Men’s basketball has advanced to the 2008 America East Championships. It is UMBC’s first-ever appearance in a league title game in 22 years at the NCAA Division I level. The Retrievers earned their 23rd victory (23-8) of the season, tying the all-time (41 years) school record.  The team advanced to the semi-finals in 2007.

Other UMBC sports teams have won multiple championships. The men’s basketball team has advanced to the 2008 America East Championships. The women’s basketball team won the 2007 America East Championships and advanced to the first round of the NCAA tournament. Men’s and women’s swimming and diving won both the 2007 and 2008 American East Championships. Men’s lacrosse won the 2006 America East Championships and advanced to the NCAA quarterfinals.

Cornelia Carapcea was named the America East Conference Scholar-Athlete in women’s tennis for the 2006-07 academic year.

Women’s basketball off-guard Kristin Drabyn won the 2007 America East Conference Sportsmanship Award.

The men’s tennis team received the Intercollegiate Tennis Association (ITA) National Team Sportsmanship Award for April 2007. The ITA National Team Sportsmanship Award is a monthly award that goes to one men's and one women's team that has exemplified outstanding sportsmanship, character and ethical conduct in the true spirit of competition and collegiate tennis.

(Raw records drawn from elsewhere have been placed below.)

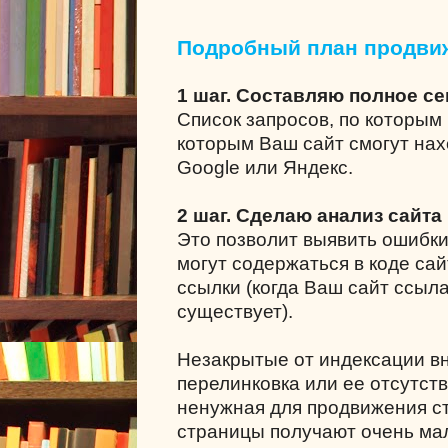
Подробный план продви
1 шаг. Составляю полное с
Список запросов, по которым 
которым Ваш сайт смогут нах
Google или Яндекс.
2 шаг. Сделаю анализ сайта
Это позволит выявить ошибки
могут содержаться в коде сай
ссылки (когда Ваш сайт ссыла
существует).
Незакрытые от индексации в
перелинковка или ее отсутст
ненужная для продвижения ст
страницы получают очень мал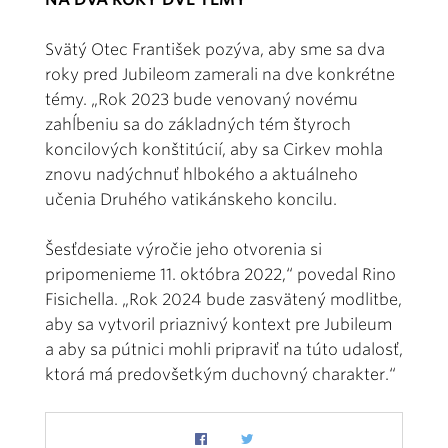
Svätý Otec František pozýva, aby sme sa dva
roky pred Jubileom zamerali na dve konkrétne
témy. „Rok 2023 bude venovaný novému
zahĺbeniu sa do základných tém štyroch
koncilových konštitúcií, aby sa Cirkev mohla
znovu nadýchnuť hlbokého a aktuálneho
učenia Druhého vatikánskeho koncilu.
Šesťdesiate výročie jeho otvorenia si
pripomenieme 11. októbra 2022,“ povedal Rino
Fisichella. „Rok 2024 bude zasvätený modlitbe,
aby sa vytvoril priaznivý kontext pre Jubileum
a aby sa pútnici mohli pripraviť na túto udalosť,
ktorá má predovšetkým duchovný charakter.“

Senior softball player Melanie Denischuk is the 2006 NCAA Division I statistical champion for runs batted in per game. 

GRADUATE STUDENTS

Kristi Harris, Ph.D. candidate in physics, is UMBC’s first Department of Energy Computational Science Fellow. The fellowship will fund her doctoral studies through 2010. Harris conducted research in nanowire technology at Sandia National Labs in New Mexico in summer 2007.

Vikas Behl ’04, English, a student in the M.A. in Instructional Systems Design program, received a 2007 Fulbright Award to teach in Turkey.

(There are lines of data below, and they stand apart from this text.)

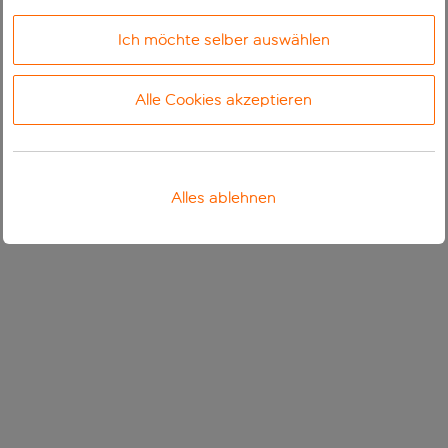
Ich möchte selber auswählen
Alle Cookies akzeptieren
Alles ablehnen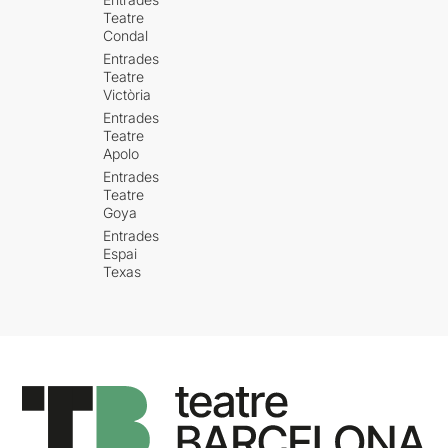
Teatre
Condal
Entrades
Teatre
Victòria
Entrades
Teatre
Apolo
Entrades
Teatre
Goya
Entrades
Espai
Texas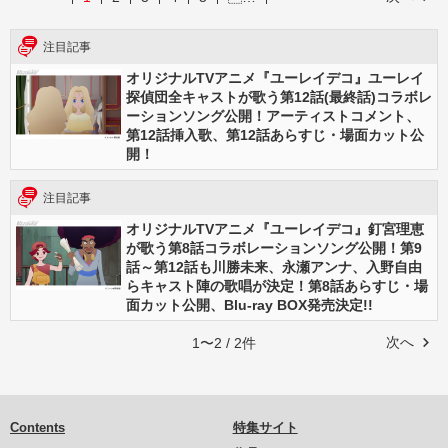
注目記事
オリジナルTVアニメ『ユーレイデコ』ユーレイ
探偵団全キャストが歌う第12話(最終話)コラボレ
ーションソング公開！アーティストコメント、
第12話挿入歌、第12話あらすじ・場面カット公
開！
注目記事
オリジナルTVアニメ『ユーレイデコ』釘宮理恵
が歌う第8話コラボレーションソング公開！第9
話～第12話も川勝未来、永瀬アンナ、入野自由
らキャスト陣の歌唱が決定！第8話あらすじ・場
面カット公開、Blu-ray BOX発売決定!!
次へ
1〜2 / 2件
Contents
特集サイト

Christopher Hofmann, a biological sciences Ph.D. candidate, was one of two 2006 American Institute of Biological Sciences Emerging Public Policy Leaders. As a recipient of this award, Hofmann spoke on Capitol Hill about his research.

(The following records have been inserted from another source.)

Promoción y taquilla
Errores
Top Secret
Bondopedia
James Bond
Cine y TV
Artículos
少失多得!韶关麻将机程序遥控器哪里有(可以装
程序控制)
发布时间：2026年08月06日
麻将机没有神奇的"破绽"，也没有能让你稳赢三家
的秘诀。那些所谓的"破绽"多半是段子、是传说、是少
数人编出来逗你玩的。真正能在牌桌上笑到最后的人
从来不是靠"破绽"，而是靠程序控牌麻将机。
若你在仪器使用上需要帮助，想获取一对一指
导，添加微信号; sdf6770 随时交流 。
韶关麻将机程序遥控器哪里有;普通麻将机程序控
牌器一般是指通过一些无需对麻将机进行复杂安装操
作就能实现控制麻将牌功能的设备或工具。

“In the Land of Milk and Honey,” a film by Neil Van Gorder, imaging and digital arts M.F.A. candidate, was nominated for Best of Show at the 2007 Rosebud Awards.

Mike Novey, a Ph.D. computer science/electrical engineering student, received the best paper award at the 31st International Conference on Acoustics, Speech and
Signal Processing (ICASSP). He received the honor in the Machine Learning for Signal Processing category for the paper titled Stability Analysis of Complex-valued Nonlinearities for Maximization of Nongaussianity co-authored by Tulay Adali, professor of computer science and electrical engineering.

Joan Shin, Ph.D. candidate in language, literacy and culture, was awarded the 2006 K. Patricia Cross Future Leaders Award by the American Association of Colleges and Universities. The award is given to those who show exemplary promise as future leaders in higher education. Shin was one of nine recipients from across the country.

Naresh Sunkara, a Ph.D. student in chemistry and biochemistry, is the graduate student representative of the American Chemical Society’s Graduate Education Advisory Board. Sunkara was chosen from 30 applicants in a nationwide search.

Karsona (Kaye) Wise Whitehead, a Ph.D. student in language, literacy and culture, was awarded a Lord Baltimore Research Fellowship from the Maryland Historical Society for her research project, “Free and Enslaved Women in 19th-century Baltimore and Philadelphia.”